Tuesday, January 29, 2008

PicLens 1.6 for FireFox Released (or what I've been up to)

I recently moved from Washington to California to work on PicLens. PicLens is a 3D, hardware accelerated, full-screen photo viewing plug-in. Version 1.6 adds the 3D wall for viewing photos at sites like Google Images, Yahoo Images, Flickr, Facebook, MySpace, xkcd, etc. You can download it for free here.

Here's a marketing screen shot, but that's really what it looks like.

Those of you who are aware that I once worked on the Internet Explorer team at Microsoft might have some insight as to what I'm doing down here. Hint: There will be an IE version very soon.

Sunday, January 6, 2008

media center, netflix, monitor rotation and real estate

When it comes to building your home PC, different people want different things. Some people want fast processors. Some people want lots of RAM. Some people want bang for the buck. I'm not really concerned with any of that. I use my machine for browsing the web and watching TV shows or movies. I want pixels. Lots and lots of pixels. I want to be able to watching things and browse things at the same time.

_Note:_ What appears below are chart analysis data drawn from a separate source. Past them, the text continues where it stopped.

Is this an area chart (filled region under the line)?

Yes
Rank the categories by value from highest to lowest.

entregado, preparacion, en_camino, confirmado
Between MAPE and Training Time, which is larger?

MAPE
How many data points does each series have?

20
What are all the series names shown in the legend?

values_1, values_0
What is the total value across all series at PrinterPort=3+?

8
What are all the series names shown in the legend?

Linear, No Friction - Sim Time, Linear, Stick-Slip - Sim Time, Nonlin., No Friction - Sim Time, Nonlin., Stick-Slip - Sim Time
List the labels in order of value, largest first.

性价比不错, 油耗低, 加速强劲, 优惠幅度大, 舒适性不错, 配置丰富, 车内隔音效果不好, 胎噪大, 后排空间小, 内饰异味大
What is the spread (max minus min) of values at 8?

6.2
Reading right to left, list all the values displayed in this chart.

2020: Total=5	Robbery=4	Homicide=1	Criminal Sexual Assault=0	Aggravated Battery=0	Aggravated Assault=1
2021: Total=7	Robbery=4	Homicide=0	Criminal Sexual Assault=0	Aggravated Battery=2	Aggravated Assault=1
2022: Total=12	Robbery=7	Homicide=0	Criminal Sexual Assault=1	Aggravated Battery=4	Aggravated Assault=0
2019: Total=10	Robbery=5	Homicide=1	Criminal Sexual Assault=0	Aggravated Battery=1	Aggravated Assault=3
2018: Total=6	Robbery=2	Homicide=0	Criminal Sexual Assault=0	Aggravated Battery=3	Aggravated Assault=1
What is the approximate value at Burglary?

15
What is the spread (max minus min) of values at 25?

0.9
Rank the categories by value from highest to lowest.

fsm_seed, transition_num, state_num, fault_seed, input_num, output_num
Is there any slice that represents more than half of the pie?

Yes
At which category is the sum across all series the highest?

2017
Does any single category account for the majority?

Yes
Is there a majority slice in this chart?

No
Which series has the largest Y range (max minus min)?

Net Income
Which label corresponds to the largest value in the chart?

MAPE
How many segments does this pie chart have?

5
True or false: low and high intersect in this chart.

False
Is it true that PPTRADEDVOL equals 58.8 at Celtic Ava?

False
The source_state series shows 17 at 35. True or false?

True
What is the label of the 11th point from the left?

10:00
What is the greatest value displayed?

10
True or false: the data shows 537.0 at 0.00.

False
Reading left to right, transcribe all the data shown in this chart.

I bought a Dell 2405FPW. The 24" wide screen makes me very happy. My goal is to maximize the use of the real estate this presents. I was watching TV and browsing the web with this goal in mind. Since Media Center (like all good video players) likes to keep it's aspect ratio fixed, I kept ending up arrangements like this:

Notice the big chunk of unused space in the bottom left corner. There was no way to fill this space. Then I hit on the brilliant idea of rotating the monitor to portrait and stacking media center on top of IE. Then I could use every pixel. I was excited.

But I was thwarted:

I don't know what to say. As a user, my first thought is "there is no excuse for this." As a developer who used to work on Windows, I know there was at least a reason for it. Probably some video card didn't work in this configuration, or it would have been too much testing for a non-critical scenario, or something. But it made me mad.

Now I have NetFlix though. It has an in-browser player for viewing videos on demand. Now my dreams of real estate maximization can be realized:

Good bye, Media Center. Good by Cable Television. Hello NetFlix!!

Thursday, January 3, 2008

lenovo thinkpad R61i (or: a tale of two laptops)

Back in the day, we all knew who made the best laptops: IBM. Not because they were the cheapest or sexiest machines around. They were the toughest. They were tanks. You could drop it four stories and run it over with your car (though this was before SUVs were so popular) and the damn thing would be just fine. Of course, they were way too expensive for your average middle-class highschool kid to ever get.

When I was at MSFT I managed to get a company-issued Sony Viao TR5GP. I loved the Viao itself: it was small, portable, sexy, and not too slow. I hated Sony though. They refused to make drivers available for download or even seperate install; you had to buy the recovery DVD for $10 and then use it to fully recover the OS. Of course, doing that brought all the OEM crapware with it. So it was a constant struggle.

Now I find myself in need of a notebook once again. I will need one for the move, and Sara has been wanting one to use around the house. I disqualified Dell, because their machines are all flimsy crap. And I disqualified Toshiba because they're ugly and seemed to always have weird issues that weren't really problems, per se, just quirks. So my thoughts naturally turned to ThinkPads.

I bought the R61i because I wanted something cheap (as close to $500 as possible, newegg had it for $699). I wanted something reliable and sturdy. Its main purpose in life will be a web browsing machine and a mstsc machine. I need something to help me find an apartment when I get to California. Also, something to do on the plane.

It came last night, and I like it very much. Lenovo does not seem to have ruined the ThinkPad. It doesn't have the cute IBM logo, and it doesn't seem quite as sturdy as I remember (what is these days?), but I may have just built it up in my mind over the years. It does seem better than all the Dells I ever used at MSFT. They keyboard is nice and clicky. The screen is bright and clear. The USB ports are plentiful. It came with a nice assortment of crapware, but I uninstalled it all. It did require something like 62 Windows Updates out of the box, which was dissapointing, but what can you do? It's Windows.

Anyway, what I am getting at is just say no to Dell; buy a ThinkPad.